Use of Tribological Design and Surface Engineering to Improve Riser Valve Components

This thesis is about the study of the wear behaviour of the superalloys Inconel and Incoloy, when sliding against each other within the oil and gas sector. Within riser valves, (which are used to pump oil from the seabed to the surface) there are a number of different valves which are made from superalloys. When these valves are required to open and close, they operate under high pressure and are subjected to extremely high loads. The resultant sliding of superalloys causes rapid wear and surface damage to occur, which ultimately leads to the premature failure of the components.
The wear and behaviour characteristics of superalloys, is to date relatively unknown. The following work looks to not only further understand the wear behaviour, but also seeks to provide a solution to reduce wear and early failure. In order to understand the features observed on components that have failed, it is necessary to replicate the operating conditions by conducting testing.
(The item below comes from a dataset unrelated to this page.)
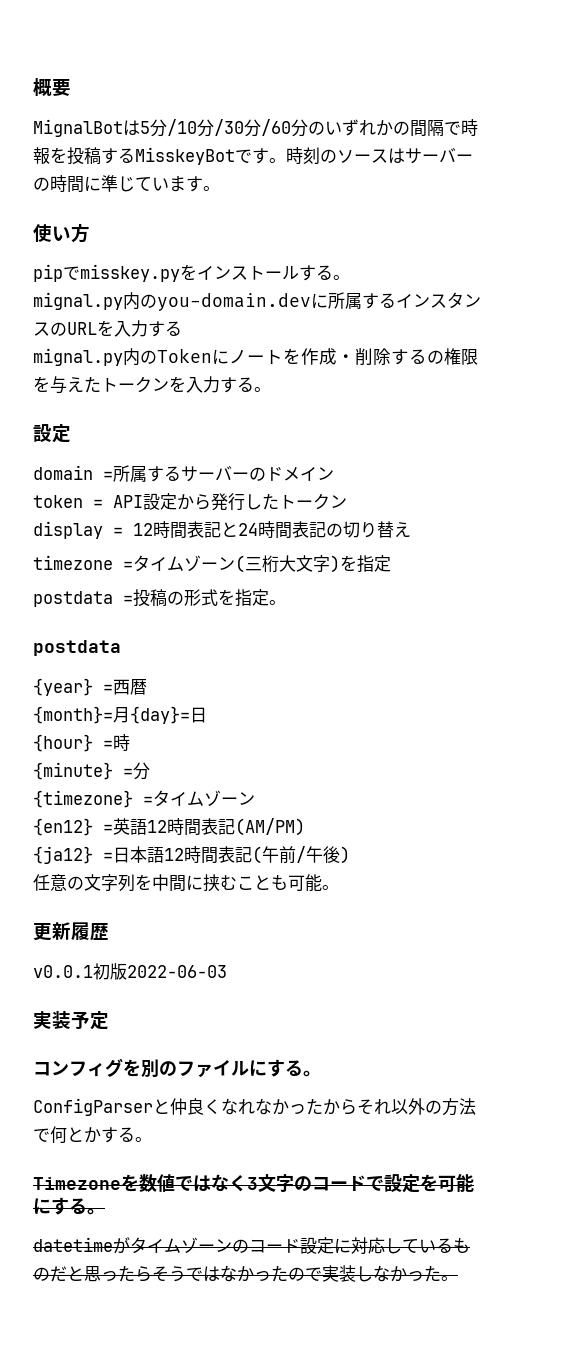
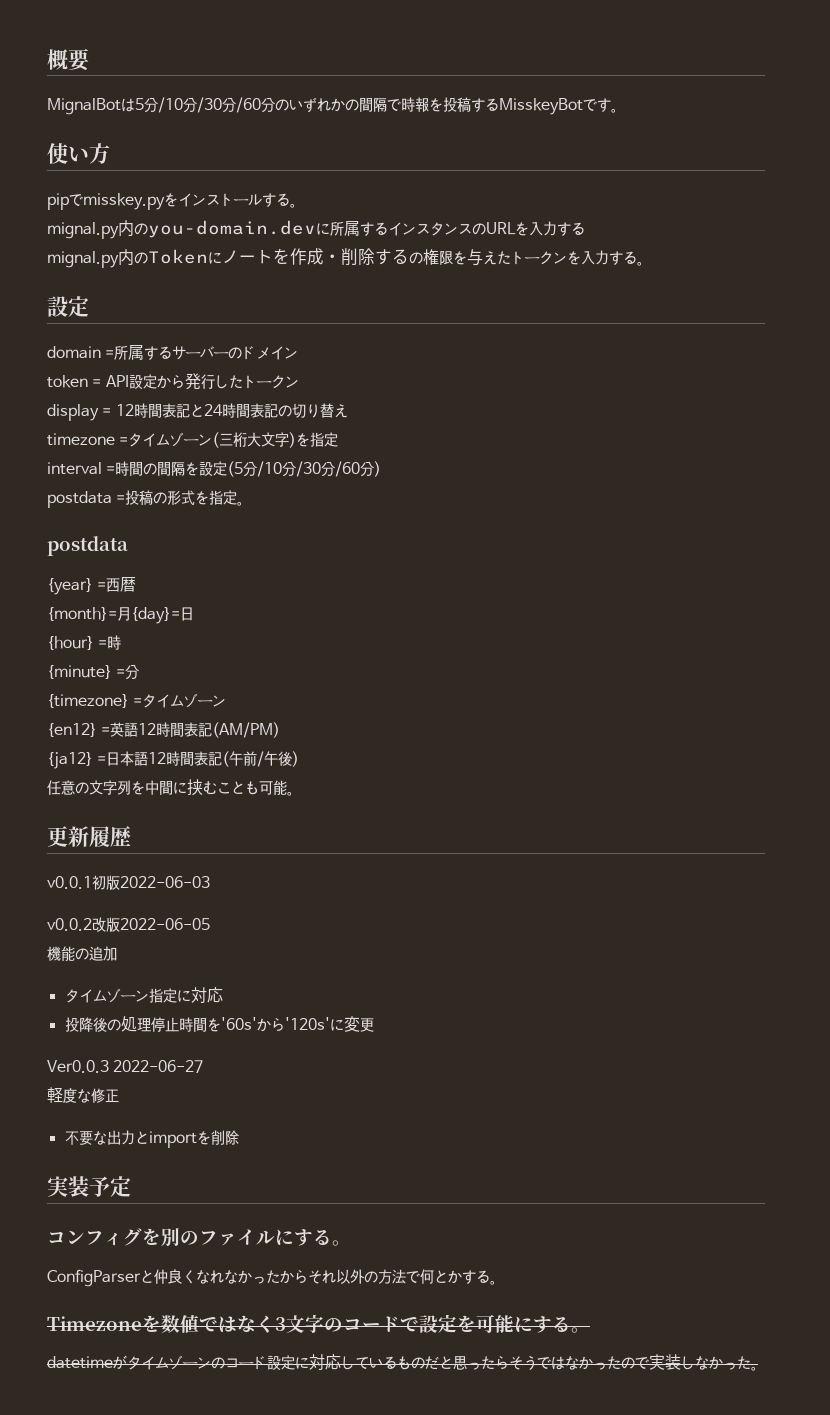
[286,147,473,165] [33,175,220,193] 時刻のソースはサーバーの時間に準じています。 -> (618, 110) none
(391, 563) none -> [47,461,382,477] // interval =時間の間隔を設定(5分/10分/30分/60分)
(227, 971) none -> [47,917,210,932] [47,946,117,961] [64,987,223,1003] [64,1016,374,1032] [47,1060,204,1073] [47,1087,119,1104] [64,1130,239,1148] // v0.0.2改版2022-06-05 // 機能の追加 // タイムゾーン指定に対応 // 投降後の処理停止時間を'60s'から'120s'に変更 // Ver0.0.3 2022-06-27 // 軽度な修正 // 不要な出力とimportを削除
It is also necessary to simulate the moving geometry of components using FEA analysis due to the practical limitations of conducting tests. Upon observation and comparison to original wear features, a solution was formulated based upon a thorough literature review. In the form of surface coatings, and specifically new Diamond-Like-Carbon coatings (DLC) these were applied to the materials in question and the results of testing compared. A predominant wear mechanism became a common observation galling and again it was evident that there was little work in understanding how galling develops over time. The behaviour of galling is also studied, and a criteria to define this phenomenon is also established.